I think that even more important than the question of broadcasting or an extra supply of books is the need for a weekly publication such as I referred to in my opening statement, because there are many people who will not read books and at present, except in a very small and specialised form, there is nothing from week to week that the person who knows Irish can get to read. I believe that if the Irish language is to prosper, if the books that are to be published are to be properly reviewed and to have interest aroused in them, to have an atmosphere for their reception prepared, there must be some sort of a big weekly publication in Irish of general interest. It might be put in charge of the Department of Education or of some governmental commission outside.

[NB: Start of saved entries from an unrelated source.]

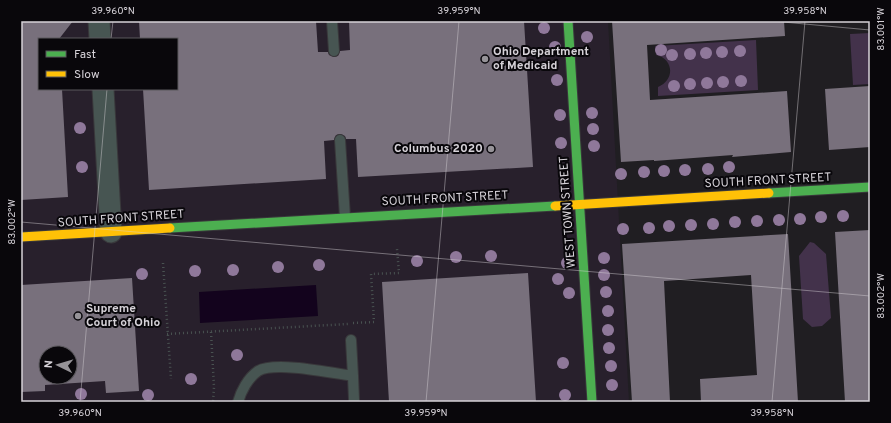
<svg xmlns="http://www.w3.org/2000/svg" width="891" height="423" font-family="Overpass,sans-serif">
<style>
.built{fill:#28202c;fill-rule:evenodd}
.green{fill:#43324b}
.water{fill:#13031d}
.building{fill:#78707c;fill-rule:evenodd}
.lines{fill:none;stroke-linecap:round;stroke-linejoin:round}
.lane-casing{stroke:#39383b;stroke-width:12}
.street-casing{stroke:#39383b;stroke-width:23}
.fast-casing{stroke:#39383b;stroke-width:11}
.slow-casing{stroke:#39383b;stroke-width:11}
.path{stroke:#495251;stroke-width:2.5;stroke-dasharray:1 3;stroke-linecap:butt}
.lane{stroke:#475552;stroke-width:10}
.street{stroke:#475552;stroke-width:21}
.fast{stroke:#4caf50;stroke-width:9}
.slow{stroke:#ffc107;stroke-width:9}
.tree{fill:#8f789a}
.ticks{fill:none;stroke:#d6d2d8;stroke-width:1;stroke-opacity:0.45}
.poi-dot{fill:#969398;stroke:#09070b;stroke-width:1.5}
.labels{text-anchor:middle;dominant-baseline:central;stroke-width:4;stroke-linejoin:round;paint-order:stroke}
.poi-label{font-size:12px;font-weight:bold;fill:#d6d2d8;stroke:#09070b;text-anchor:start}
.street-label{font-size:12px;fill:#d6d2d8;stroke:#09070b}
.neatline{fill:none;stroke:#d6d2d8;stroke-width:1.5}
.ticks-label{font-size:10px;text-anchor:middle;fill:#d6d2d8}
</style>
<rect width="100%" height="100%" fill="#201e22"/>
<path class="built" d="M21,21h587l21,381h-608zM39,39h138v50h-138zM46,353h24v24h-24z"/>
<path class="green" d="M870,33v51l-17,1 -3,-51z
M756,40l2,50 -100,6v-9c17,-7 16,-28 -2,-32l-1,-9z
M810,242l4,1 12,11 5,64 -9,8 -10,1 -9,-8 -4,-63z"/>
<path class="water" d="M316,285l2,31 -118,7 -1,-31z"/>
<path class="building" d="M21,21h52l-14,18h-20v50h23l6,108 -47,3z
M139,21h177l2,31h10l1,3 5,2 4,-1 2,-5 10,-1 -1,-29h175l9,146 -175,10 -2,-38h-10l-1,-3 -5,-2 -4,1 -2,5 -10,1 2,38 -177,11 -6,-101h34v-50h-37z
M612,21h172l1,15 -138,9 3,55 137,-9 4,61 -59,5 1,-2 -79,6v-1l-33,2z
M870,86v61l-41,3 -4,-61z
M870,230v172h-25l-10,-170z
M788,234l10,168h-97l-1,-23 57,-4 -6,-100 -87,6 6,121h-38l-10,-158z
M528,273l8,129h-147l-7,-120z
M132,278l7,113 -33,2 -1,-12 -60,4v6l-24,1v-107zM46,353h24v24h-24z"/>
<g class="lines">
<defs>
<path id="lane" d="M332,21l2,30
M340,140l5,77
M353,376l1,24
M238,402c3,-11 10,-24 20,-31 17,-10 74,2 95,5l-2,-36"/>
<path id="street" d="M99,21l1,18
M103,89l8,143"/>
<path id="fast" d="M568,21l24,381
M769,193l101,-6
M170,228l385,-22"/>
<path id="slow" d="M555,206l214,-13
M21,237l149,-9"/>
</defs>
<use href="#lane" class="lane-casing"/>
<use href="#street" class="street-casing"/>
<use href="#fast" class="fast-casing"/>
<use href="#slow" class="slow-casing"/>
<path class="path" d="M163,263l8,116
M353,323l21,-1 -3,-48 28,-1 -2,-24
M211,332l3,55 -1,15
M167,334l181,-10"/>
<use href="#lane" class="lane"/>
<use href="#street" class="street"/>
<use href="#fast" class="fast"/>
<use href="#slow" class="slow"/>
</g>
<g class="tree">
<circle cx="544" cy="28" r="6"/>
<circle cx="587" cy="37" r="6"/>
<circle cx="555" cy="47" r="6"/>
<circle cx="661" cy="50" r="6"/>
<circle cx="740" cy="51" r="6"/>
<circle cx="722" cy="52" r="6"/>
<circle cx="706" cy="53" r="6"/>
<circle cx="690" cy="54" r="6"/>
<circle cx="672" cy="55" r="6"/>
<circle cx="557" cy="80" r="6"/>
<circle cx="741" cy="81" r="6"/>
<circle cx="723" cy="82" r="6"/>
<circle cx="707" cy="83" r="6"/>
<circle cx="690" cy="84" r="6"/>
<circle cx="674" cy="86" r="6"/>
<circle cx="592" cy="113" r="6"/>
<circle cx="560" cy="115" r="6"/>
<circle cx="80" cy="128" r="6"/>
<circle cx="593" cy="129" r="6"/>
<circle cx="561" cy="143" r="6"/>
<circle cx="594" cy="146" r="6"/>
<circle cx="82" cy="167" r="6"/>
<circle cx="729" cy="167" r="6"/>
<circle cx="708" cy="169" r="6"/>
<circle cx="685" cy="170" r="6"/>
<circle cx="664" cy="171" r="6"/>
<circle cx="644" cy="172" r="6"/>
<circle cx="621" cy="174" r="6"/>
<circle cx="843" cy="216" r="6"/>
<circle cx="821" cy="217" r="6"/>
<circle cx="800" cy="219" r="6"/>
<circle cx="779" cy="220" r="6"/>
<circle cx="757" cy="221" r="6"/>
<circle cx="735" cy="222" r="6"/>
<circle cx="713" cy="224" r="6"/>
<circle cx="691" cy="225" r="6"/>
<circle cx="669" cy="226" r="6"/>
<circle cx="649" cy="228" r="6"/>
<circle cx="623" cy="229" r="6"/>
<circle cx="491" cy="256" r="6"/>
<circle cx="456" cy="257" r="6"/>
<circle cx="604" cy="258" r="6"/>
<circle cx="417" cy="261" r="6"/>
<circle cx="567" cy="263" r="6"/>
<circle cx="319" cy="265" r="6"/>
<circle cx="278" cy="267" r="6"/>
<circle cx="233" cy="270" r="6"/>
<circle cx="195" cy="271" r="6"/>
<circle cx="142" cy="274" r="6"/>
<circle cx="604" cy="275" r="6"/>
<circle cx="558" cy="279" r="6"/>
<circle cx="606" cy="292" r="6"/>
<circle cx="569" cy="293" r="6"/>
<circle cx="608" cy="311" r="6"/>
<circle cx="608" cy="330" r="6"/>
<circle cx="609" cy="348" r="6"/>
<circle cx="237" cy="355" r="6"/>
<circle cx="563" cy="363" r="6"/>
<circle cx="611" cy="366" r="6"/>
<circle cx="191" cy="379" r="6"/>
<circle cx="612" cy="385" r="6"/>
<circle cx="81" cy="394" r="6"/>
<circle cx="148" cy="395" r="6"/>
<circle cx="565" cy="395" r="6"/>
</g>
<path class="ticks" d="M772,21l98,9M111,39l2,-18M21,222l849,74M80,402l27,-313M426,402l33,-381M772,402l33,-381"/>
<g class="poi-dot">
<circle cx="485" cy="59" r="4"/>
<circle cx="491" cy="149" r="4"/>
<circle cx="78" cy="316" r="4"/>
</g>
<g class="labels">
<g class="poi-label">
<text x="493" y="52">Ohio Department<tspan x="493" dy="14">of Medicaid</tspan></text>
<text x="483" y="149" text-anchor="end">Columbus 2020</text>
<text x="86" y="309">Supreme<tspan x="86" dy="14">Court of Ohio</tspan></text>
</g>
<g class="street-label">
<text transform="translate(768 181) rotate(-3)">SOUTH FRONT STREET</text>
<text transform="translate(445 199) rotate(-3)">SOUTH FRONT STREET</text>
<text transform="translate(568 212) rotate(-94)">WEST TOWN STREET</text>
<text transform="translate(121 219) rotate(-4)">SOUTH FRONT STREET</text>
</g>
</g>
<rect width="891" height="423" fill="none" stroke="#09070b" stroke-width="44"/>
<rect x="38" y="38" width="140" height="52" fill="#09070b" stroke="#5b585d"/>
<rect x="46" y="51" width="20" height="6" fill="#4caf50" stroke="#5b585d"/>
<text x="74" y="58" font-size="12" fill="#d6d2d8">Fast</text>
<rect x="46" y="71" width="20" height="6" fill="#ffc107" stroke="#5b585d"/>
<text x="74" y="78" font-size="12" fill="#d6d2d8">Slow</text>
<g transform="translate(58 365) rotate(275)"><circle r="19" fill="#09070b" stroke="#5b585d"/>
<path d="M0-3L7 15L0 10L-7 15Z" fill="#969398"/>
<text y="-6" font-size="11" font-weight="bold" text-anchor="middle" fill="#d6d2d8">N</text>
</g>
<rect x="22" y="22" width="847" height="379" class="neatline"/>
<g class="ticks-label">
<text x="113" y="14">39.960°N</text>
<text x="459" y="14">39.959°N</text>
<text x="805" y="14">39.958°N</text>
<text transform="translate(880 29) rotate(-90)" y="4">83.001°W</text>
<text transform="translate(11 222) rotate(-90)" y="4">83.002°W</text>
<text transform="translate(880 296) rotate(-90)" y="4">83.002°W</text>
<text x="80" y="416">39.960°N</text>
<text x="426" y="416">39.959°N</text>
<text x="772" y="416">39.958°N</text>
</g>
</svg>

Senator O Máille referred to the question of terminology for dealing with modern matters in Irish. I think the development of Irish went on a little longer than Senator Comyn said, but at a certain point the development of the Irish language stopped. It became a sort of country farmer's and fisherman's language. It ceased to be the language of people who were interested in matters of art or intellect or literature or of any sort of urban occupation even. Then, of course, it has not a modern terminology except in so far as that was developed by the Gaelic League. I think that modern terminology can only be developed and put into use by some sort of weekly publication that will deal with everything. On the last day that the motion was discussed here I jotted down a list of the things on which we might have articles in Irish. It included sport, racing, football, golf, swimming, fishing, contract bridge, chess, articles on motor gadgets, wireless apparatus, television, photography, film news; articles on gardening, financial news, hints to investors and then, of course, ordinary news such as murders, court trials, breach of promise cases, and so on. I remember that when I visited Aberystwyth I bought a newspaper published in the Welsh language. I read reports in it of all the day's news. If we could ever have anything like that newspaper in Irish it would be a very good thing for the Irish language. For instance, there was a splendid double murder, beginning with adultery and ending up with suicide. That paper gave all the local news in the Welsh language.